I thought everyone might enjoy seeing a picture of Jonathan. He is now 4 months into his chemo treatments. Overall, he looks pretty good, doesn't he? He has lost lots of hair but still has a good amount left. I imagine by the end of treatment it will be close to gone. It's not a big deal to Jon though. He loves to show off his scars.
He is feeling better this week. Thank you for praying for him last week. Last week he ended up missing several doses of his "mood control" medicine. Yesterday he was on edge about everything. Several breakdowns were looming. I tried giving him his meds early in the afternoon. They worked for his mood but he has been awake ALL night long! Don't think I will do that again.
I am still trying to get caught up from all the chaos. My brother Caleb moved in with us for a little while. He is going to school at Pellissippi and trying to get settled into adult life. It has been fun having him here. The kids, especially Mya, love him to death. It can be a little challenging but so far so good. I just have to figure out how to arrange bedrooms so they make the most sense. I am not sure what is best yet! I probably just need my brain to shut off and just clean up.
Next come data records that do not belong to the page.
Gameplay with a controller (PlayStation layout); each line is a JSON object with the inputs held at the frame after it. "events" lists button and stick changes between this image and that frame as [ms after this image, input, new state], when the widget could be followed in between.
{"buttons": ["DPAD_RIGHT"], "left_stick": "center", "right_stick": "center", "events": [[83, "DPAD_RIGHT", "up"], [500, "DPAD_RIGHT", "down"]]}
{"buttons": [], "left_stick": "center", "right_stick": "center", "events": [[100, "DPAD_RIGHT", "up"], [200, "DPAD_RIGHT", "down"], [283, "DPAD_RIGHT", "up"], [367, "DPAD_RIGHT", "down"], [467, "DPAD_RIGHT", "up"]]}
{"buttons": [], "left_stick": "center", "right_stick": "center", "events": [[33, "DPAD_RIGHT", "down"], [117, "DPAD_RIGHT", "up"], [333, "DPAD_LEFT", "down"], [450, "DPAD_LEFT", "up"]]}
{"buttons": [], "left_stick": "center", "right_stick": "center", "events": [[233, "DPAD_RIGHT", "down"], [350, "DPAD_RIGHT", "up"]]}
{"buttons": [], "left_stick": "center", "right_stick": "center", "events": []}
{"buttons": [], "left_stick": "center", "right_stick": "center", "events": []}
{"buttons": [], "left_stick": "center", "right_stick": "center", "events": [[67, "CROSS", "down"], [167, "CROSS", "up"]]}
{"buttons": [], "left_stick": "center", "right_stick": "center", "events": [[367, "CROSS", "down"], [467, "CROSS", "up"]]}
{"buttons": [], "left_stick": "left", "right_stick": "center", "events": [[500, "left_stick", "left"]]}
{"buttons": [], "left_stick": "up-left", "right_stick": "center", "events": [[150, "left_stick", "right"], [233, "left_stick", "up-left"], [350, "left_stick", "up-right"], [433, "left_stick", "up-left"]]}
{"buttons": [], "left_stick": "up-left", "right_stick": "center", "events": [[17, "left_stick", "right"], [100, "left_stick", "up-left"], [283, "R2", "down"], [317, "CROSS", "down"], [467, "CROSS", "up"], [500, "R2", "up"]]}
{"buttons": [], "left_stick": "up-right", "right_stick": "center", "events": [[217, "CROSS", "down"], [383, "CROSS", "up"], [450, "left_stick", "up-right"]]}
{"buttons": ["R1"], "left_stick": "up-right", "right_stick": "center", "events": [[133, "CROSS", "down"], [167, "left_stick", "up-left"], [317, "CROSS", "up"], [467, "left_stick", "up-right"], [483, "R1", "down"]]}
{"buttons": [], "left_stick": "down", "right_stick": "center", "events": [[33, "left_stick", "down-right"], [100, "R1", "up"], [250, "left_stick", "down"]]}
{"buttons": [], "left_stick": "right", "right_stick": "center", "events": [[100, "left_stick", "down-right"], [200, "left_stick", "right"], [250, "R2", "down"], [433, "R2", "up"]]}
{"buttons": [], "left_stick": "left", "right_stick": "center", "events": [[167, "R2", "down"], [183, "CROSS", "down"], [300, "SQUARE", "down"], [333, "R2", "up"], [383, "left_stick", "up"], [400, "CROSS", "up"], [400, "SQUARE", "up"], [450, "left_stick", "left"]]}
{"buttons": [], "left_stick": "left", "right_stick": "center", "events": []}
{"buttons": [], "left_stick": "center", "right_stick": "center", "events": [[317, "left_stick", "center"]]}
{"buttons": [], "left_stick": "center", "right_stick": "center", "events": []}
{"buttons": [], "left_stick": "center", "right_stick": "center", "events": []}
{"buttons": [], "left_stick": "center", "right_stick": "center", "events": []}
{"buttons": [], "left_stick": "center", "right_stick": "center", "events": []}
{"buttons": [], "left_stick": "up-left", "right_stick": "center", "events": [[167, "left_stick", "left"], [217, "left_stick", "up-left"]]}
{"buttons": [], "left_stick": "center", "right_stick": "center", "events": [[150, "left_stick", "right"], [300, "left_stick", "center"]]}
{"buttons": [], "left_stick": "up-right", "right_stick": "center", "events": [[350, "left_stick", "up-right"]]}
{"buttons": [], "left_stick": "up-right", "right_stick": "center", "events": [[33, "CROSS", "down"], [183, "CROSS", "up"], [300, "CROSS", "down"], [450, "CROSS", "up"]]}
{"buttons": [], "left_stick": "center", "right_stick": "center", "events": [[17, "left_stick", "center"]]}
Adding to the craziness is the neverending almost overwhelming thoughts flying through my brain. My job has opened my eyes to so many realities of life. As I consider all of this I go from fearful (but then I remember God's perfect love cast out fear- so I must run to God with this fear and gain his perspective.) to urgent; from purpose to utter sadness that there is nothing I can do to slow down time. It has caused me to totally reconsider everything about life. Here are some realizations I have been contemplating lately:
1. No matter who you are or what you accomplish in life we all end up the same. In these nursing homes there are people who at one time were somebody. One was a professional football player- now he lays in a bed in a nursing home suffering from dementia. In some ways, it made me think- the only difference money, position or prestige really made in the end was to determine whether you have enough money to have a private room or be in a better facility. It doesn't change how you spend the end of your days.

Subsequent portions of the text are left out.